Without a good budget, you can run out of money. Without a sensible plan, you can run out of time. Without a good strategy you can find yourself painted into a corner. Without a good vision, you can choose a bad direction and never realize that you've done so. You will have difficulty coordinating large numbers of people without using endless directives. You'll never get the energy needed to accomplish something very difficult. Strategic plans motivate few people, but a compelling vision can appeal to the heart and motivate anyone.

This chapter could also be named alignment or focus. Sometimes a change movement appears under a vague topic like "Agile" but everybody assigns a different meaning to it. Once you get down to planning, those inconsistencies become visible and can be resolved.

Steps 4 to 8

The middle steps are the more intuitive ones and so this review will not explore them further.

One aspect worth emphasizing: The cultural change is the last step.

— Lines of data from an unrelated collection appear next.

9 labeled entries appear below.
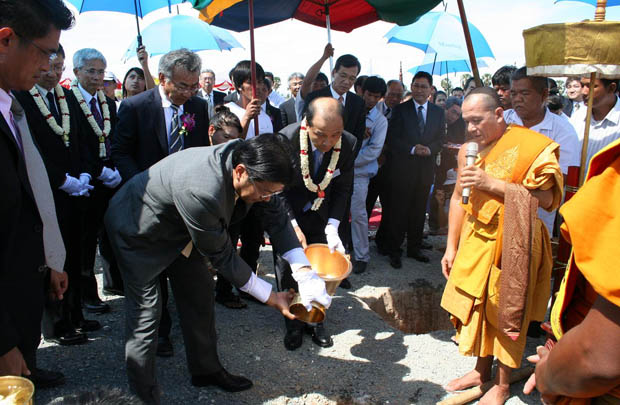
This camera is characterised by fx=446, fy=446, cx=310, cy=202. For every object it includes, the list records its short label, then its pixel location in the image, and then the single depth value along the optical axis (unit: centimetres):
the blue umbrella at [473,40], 757
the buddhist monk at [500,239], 254
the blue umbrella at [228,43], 818
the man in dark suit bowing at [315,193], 350
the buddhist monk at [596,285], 103
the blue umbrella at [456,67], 1089
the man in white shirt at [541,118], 327
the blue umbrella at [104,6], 506
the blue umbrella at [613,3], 503
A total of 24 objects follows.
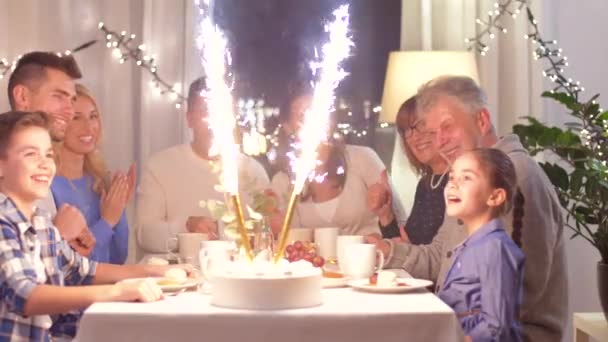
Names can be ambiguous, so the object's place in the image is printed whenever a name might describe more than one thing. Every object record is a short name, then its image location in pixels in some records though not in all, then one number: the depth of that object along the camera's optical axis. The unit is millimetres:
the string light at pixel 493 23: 4000
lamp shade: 3742
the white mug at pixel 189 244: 2693
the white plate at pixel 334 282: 2205
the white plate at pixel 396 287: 2064
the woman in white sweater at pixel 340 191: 3463
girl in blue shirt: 2061
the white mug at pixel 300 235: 2826
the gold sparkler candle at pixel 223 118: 1954
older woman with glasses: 3264
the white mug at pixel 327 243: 2750
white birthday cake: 1855
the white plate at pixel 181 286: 2076
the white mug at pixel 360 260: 2305
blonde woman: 3086
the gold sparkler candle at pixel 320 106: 1938
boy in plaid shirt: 2008
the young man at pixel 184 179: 3506
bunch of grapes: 2309
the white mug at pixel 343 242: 2434
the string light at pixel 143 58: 3957
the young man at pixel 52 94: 2936
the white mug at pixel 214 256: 2057
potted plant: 3176
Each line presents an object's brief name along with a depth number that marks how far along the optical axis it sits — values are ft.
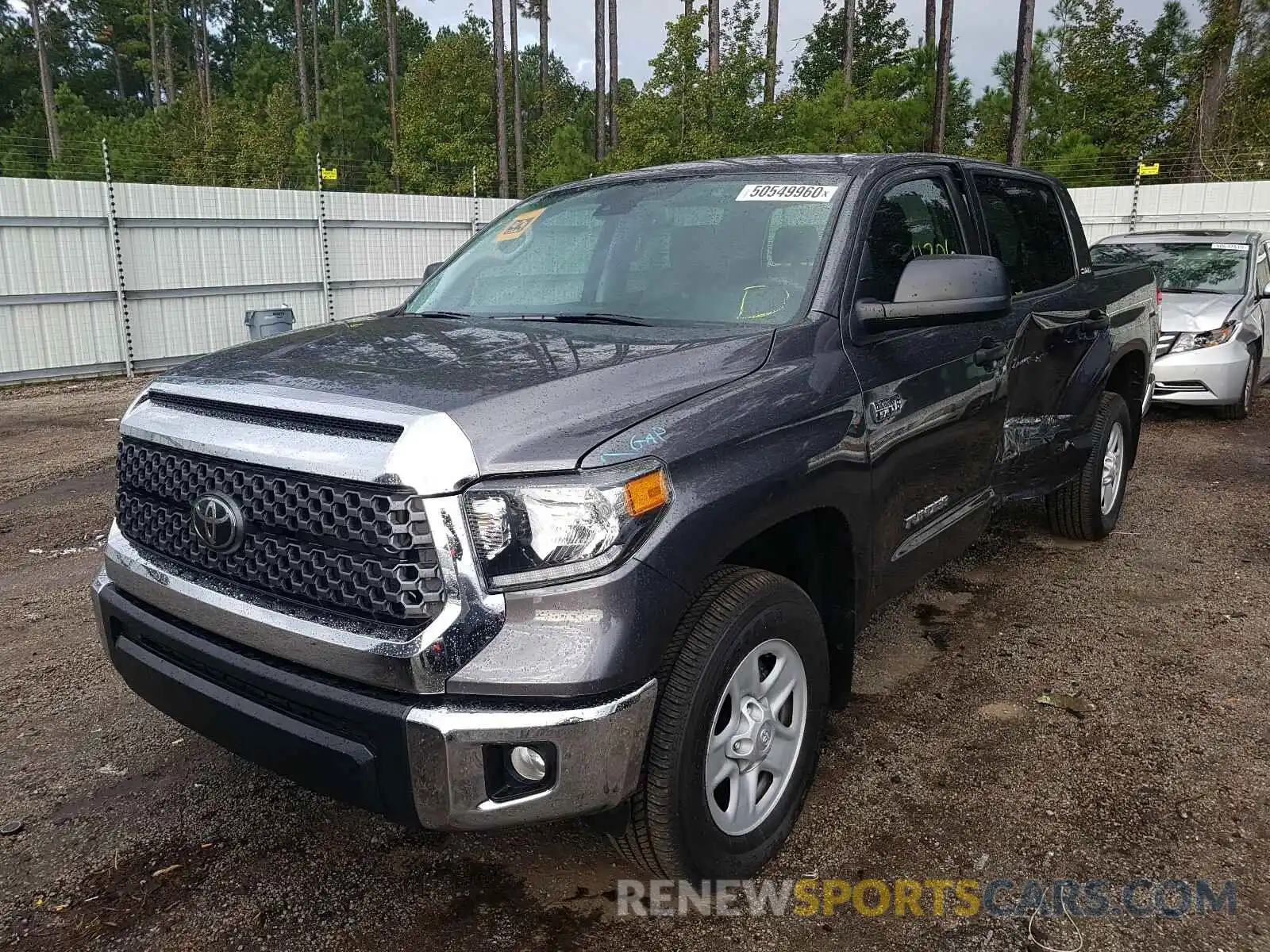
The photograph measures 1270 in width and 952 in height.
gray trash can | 35.37
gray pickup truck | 6.48
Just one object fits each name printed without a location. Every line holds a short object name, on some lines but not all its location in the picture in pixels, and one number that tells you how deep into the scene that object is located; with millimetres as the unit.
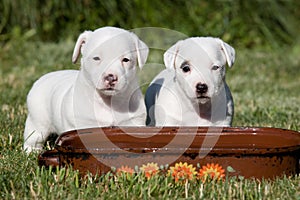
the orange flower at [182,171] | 3406
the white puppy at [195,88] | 4203
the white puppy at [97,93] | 4035
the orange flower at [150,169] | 3404
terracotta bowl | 3410
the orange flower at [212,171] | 3430
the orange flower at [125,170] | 3400
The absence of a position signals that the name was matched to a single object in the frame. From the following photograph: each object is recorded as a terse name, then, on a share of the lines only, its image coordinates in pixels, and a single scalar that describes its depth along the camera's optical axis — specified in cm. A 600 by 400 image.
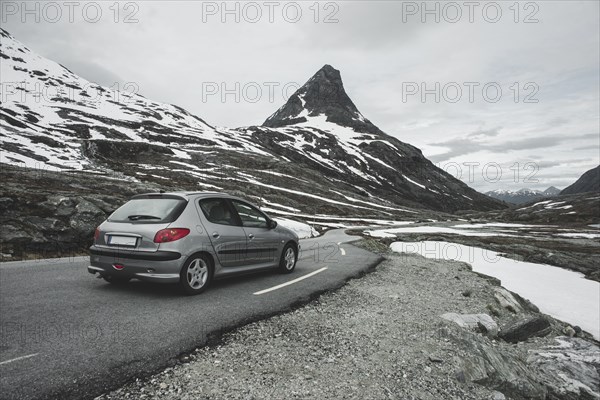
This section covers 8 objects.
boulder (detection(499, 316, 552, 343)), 756
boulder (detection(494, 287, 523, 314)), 963
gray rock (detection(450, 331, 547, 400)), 502
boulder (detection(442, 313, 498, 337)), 705
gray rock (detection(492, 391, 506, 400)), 470
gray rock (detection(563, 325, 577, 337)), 956
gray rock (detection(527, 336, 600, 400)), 594
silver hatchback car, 675
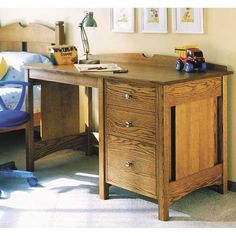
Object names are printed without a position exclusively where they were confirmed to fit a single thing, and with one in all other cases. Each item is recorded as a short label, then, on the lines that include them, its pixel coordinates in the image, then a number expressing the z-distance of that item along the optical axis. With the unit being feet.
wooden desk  8.63
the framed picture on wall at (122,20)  11.47
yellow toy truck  9.53
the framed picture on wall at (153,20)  10.78
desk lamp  11.30
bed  12.89
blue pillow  13.62
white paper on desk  10.07
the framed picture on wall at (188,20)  10.16
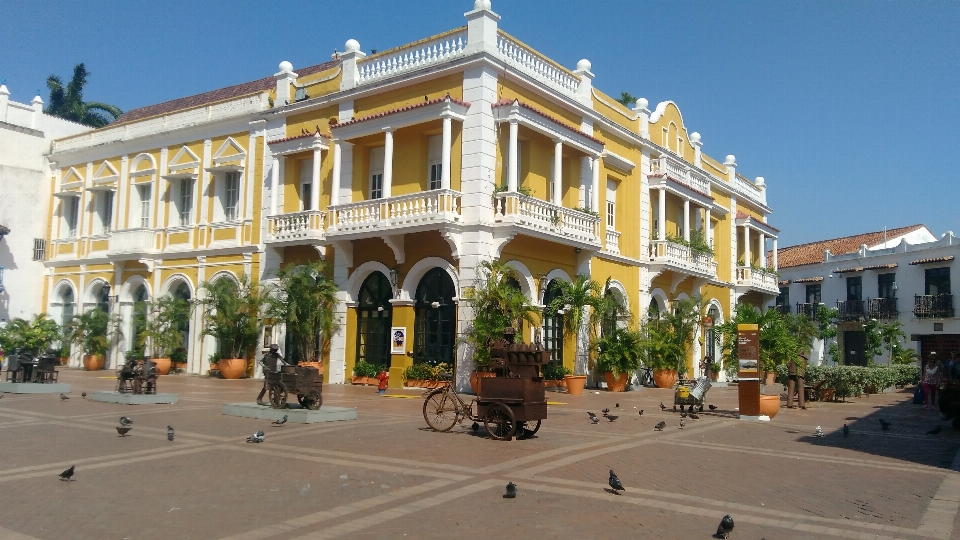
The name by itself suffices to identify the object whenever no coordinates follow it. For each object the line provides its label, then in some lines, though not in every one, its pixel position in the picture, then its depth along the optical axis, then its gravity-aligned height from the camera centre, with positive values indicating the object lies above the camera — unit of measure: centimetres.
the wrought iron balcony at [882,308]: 4131 +261
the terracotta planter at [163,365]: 2663 -69
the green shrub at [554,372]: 2248 -58
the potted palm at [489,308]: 1923 +105
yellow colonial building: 2028 +494
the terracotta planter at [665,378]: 2598 -80
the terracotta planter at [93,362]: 2914 -69
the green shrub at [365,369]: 2198 -59
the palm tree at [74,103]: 4447 +1366
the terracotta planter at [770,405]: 1555 -98
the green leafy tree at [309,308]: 2259 +113
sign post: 1511 -29
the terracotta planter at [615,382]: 2314 -86
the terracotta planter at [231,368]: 2486 -70
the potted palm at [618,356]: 2280 -9
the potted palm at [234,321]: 2472 +77
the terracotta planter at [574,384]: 2130 -86
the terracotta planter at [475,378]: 1906 -68
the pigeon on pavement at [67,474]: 776 -129
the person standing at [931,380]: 2059 -58
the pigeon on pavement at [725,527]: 613 -134
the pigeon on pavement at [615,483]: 761 -126
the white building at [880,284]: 3962 +401
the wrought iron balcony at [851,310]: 4294 +257
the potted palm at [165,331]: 2686 +46
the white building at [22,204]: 3155 +557
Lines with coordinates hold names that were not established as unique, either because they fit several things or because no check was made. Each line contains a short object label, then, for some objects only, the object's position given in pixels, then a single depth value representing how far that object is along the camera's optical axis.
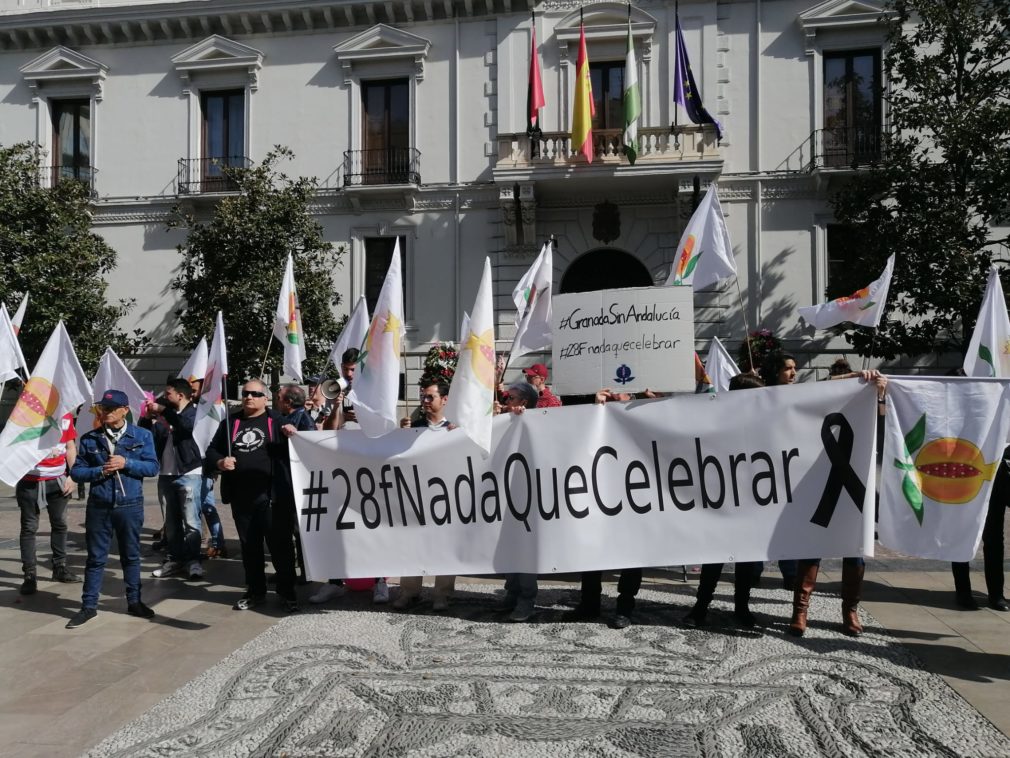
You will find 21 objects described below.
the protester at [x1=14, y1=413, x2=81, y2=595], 6.91
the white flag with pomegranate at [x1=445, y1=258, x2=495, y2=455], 5.32
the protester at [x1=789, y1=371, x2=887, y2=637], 5.51
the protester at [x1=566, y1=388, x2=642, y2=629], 5.73
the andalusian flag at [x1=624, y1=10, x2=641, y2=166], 17.72
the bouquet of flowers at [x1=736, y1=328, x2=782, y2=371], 16.80
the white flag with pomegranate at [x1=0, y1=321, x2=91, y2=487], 6.05
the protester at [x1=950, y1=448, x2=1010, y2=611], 6.18
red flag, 18.42
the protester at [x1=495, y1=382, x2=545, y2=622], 5.93
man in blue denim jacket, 6.02
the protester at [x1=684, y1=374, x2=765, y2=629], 5.66
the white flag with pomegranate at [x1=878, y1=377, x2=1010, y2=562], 5.04
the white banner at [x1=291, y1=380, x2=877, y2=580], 5.37
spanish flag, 17.94
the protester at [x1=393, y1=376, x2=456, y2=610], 6.13
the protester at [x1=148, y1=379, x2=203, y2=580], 7.56
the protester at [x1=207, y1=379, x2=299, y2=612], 6.37
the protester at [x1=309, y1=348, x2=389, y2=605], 6.45
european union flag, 17.70
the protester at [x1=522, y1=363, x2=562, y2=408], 7.16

Sure, if you could change the culture the desirable behavior would emerge naturally, but it only seems to work the other round in practice.

A culture truly changes only when a new way of operating has been shown to succeed over some minimum period of time. Trying to shift the norms and values before you have created the new way of operating does not work. The vision can talk of a new culture. But those new behaviors will not become norms, will not take hold, until the very end of the process.

This approach is mirrored in Turn the Ship Around!:

When you're trying to change employees' behavior, you have basically two approaches to choose from: change your own thinking and hope this leads to new behavior, or change your behavior and hope this leads to new thinking. On board the Santa Fe, the officers and I did the latter, acting our way to new thinking. –David Marquet

Culture emerges when behavior in an organization is consistent for a while. It petrifies the behavior patterns. This is good because you need less energy to sustain them now. It is bad if the environment changes and the behaviors need to be adapted again.

Who should read the book?

If you are in a large-scale change initiative, I recommend to read this. It provides the 8 steps as a check list and explains the nuances which don't fit into a review. The steps are only based on anecdotal evidence but it is still the best structure I know.

If you look for scientific evidence, this book is not for you. It only contains anecdotes and does not bother with references to studies or anything. Switch is the book for you but is also more general and not particularly focused on large-scale cultural change.

If you love stories, Turn the Ship Around! is one big story about changing the culture of a submarine. It could also serve as a better substitute for step 5 "empower action".

Change initiatives succeed in stages building on each other.